According to the Health and Safety Executive, 135 workers were killed in work-related accidents in 2022/23, while 561,000 workers sustained a self-reported non-fatal injury in the workplace during the same period. These statistics are not comprehensive. They do not, for instance, cover work-related suicides. 1.8 million workers reported they were suffering from work-related ill health in 2022/23, with approximately half of the cases down to stress, depression or anxiety.
According to Hazards magazine in 2023 the Health and Safety Executive (HSE) has seen its base budget drop by over 40 per cent since 2010, before you even consider the impact of inflation.
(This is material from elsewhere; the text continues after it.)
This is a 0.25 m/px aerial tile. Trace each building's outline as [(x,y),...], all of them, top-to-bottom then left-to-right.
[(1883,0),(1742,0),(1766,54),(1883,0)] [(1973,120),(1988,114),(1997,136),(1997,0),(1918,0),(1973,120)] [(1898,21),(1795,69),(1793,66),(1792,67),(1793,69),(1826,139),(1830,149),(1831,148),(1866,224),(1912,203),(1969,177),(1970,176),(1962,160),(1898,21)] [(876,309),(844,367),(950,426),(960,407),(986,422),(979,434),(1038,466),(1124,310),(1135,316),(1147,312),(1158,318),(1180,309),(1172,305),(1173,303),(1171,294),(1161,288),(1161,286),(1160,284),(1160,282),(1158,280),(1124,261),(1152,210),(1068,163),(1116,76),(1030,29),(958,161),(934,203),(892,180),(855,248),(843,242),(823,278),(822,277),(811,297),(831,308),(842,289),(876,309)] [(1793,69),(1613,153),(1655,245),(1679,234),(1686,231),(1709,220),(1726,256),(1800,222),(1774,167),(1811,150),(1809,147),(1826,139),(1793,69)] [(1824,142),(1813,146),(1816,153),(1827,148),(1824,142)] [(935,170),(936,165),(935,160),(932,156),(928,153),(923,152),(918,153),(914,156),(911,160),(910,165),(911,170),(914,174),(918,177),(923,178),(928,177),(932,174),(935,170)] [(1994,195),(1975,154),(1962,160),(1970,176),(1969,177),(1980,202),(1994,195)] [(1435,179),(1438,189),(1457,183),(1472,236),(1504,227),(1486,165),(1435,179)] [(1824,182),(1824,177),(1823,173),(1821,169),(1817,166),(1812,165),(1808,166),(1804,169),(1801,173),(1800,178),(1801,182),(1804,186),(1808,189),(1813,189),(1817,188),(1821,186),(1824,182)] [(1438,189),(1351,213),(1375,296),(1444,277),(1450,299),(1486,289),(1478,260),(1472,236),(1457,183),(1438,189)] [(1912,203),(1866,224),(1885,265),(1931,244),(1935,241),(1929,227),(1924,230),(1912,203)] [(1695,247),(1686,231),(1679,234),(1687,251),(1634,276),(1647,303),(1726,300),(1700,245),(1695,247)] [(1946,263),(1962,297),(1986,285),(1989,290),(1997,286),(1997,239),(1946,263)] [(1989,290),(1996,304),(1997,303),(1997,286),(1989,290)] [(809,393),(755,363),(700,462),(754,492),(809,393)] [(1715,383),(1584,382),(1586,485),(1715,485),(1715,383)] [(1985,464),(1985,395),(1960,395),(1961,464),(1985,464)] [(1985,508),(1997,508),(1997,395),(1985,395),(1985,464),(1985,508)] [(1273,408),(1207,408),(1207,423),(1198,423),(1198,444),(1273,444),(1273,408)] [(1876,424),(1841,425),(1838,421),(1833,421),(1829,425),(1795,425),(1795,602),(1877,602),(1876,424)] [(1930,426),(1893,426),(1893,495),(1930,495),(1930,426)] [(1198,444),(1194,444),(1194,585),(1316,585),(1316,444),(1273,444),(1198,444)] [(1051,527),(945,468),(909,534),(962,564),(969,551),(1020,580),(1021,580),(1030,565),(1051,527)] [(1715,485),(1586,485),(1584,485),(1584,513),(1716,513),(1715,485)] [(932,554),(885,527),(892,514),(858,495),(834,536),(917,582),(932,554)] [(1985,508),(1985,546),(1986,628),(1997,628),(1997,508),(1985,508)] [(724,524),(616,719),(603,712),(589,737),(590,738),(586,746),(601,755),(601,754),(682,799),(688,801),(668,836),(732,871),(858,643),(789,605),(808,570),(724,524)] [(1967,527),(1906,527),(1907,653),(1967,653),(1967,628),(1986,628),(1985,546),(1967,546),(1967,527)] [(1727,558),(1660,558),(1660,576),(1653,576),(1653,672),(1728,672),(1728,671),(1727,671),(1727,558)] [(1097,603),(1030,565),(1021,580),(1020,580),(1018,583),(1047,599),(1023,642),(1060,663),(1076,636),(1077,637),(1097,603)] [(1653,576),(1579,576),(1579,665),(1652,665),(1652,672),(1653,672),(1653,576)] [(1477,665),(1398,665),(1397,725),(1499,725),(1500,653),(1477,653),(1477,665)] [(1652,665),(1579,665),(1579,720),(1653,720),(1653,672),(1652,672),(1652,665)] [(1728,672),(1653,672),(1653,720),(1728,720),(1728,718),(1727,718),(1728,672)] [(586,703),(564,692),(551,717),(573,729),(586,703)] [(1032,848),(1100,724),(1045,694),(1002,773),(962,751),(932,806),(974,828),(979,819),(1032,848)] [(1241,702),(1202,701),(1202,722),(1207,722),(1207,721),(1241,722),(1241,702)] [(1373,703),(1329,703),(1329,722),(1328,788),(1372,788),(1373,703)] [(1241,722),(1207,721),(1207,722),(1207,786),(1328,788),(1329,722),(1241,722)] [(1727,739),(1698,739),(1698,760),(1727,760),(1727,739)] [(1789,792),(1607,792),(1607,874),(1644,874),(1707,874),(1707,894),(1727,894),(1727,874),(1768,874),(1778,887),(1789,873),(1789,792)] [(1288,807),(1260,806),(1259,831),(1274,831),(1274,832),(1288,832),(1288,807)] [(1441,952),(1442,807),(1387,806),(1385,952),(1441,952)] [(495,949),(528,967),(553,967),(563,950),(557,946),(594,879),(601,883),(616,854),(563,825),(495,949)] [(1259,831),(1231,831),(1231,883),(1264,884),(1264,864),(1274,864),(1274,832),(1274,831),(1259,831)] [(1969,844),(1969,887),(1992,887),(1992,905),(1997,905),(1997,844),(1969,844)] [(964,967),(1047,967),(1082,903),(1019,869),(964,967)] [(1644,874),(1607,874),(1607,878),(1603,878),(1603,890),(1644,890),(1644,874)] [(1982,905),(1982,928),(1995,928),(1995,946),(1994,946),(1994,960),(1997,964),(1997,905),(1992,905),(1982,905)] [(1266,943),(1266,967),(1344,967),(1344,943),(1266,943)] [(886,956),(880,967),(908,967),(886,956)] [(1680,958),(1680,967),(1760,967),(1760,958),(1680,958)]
HSE’s ‘all inspectors’ count fell from 1,651 in 2010 to 974 in 2023, mirroring the funding cut. Inspections and investigations have become vanishingly rare, with the figures from HSE’s 2022/23 annual report indicating the average workplace enforced by HSE might expect a visit less than once every 50 years.
For the last two years, TUC has had its influence with the HSE reduced. For the first time in HSE’s near 50-year history there has been no TUC representative serving on the HSE board, and the total union presence has been reduced from three to two seats on the 11-member body. The available detail on HSE business has been severely curtailed.
In April 2023, HSE inspectors’ union, Prospect, warned that almost 400 ‘mandatory’ inspections were cancelled last year because of insufficient resources
Internationally the United Nations Global Compact estimate for work-related deaths is staggering. It believes 2.78 million workers die from occupational accidents and work-related diseases each year, while an additional 374 million workers suffer from non-fatal occupational accidents. This means 7,500 people die from unsafe and unhealthy working conditions every single day.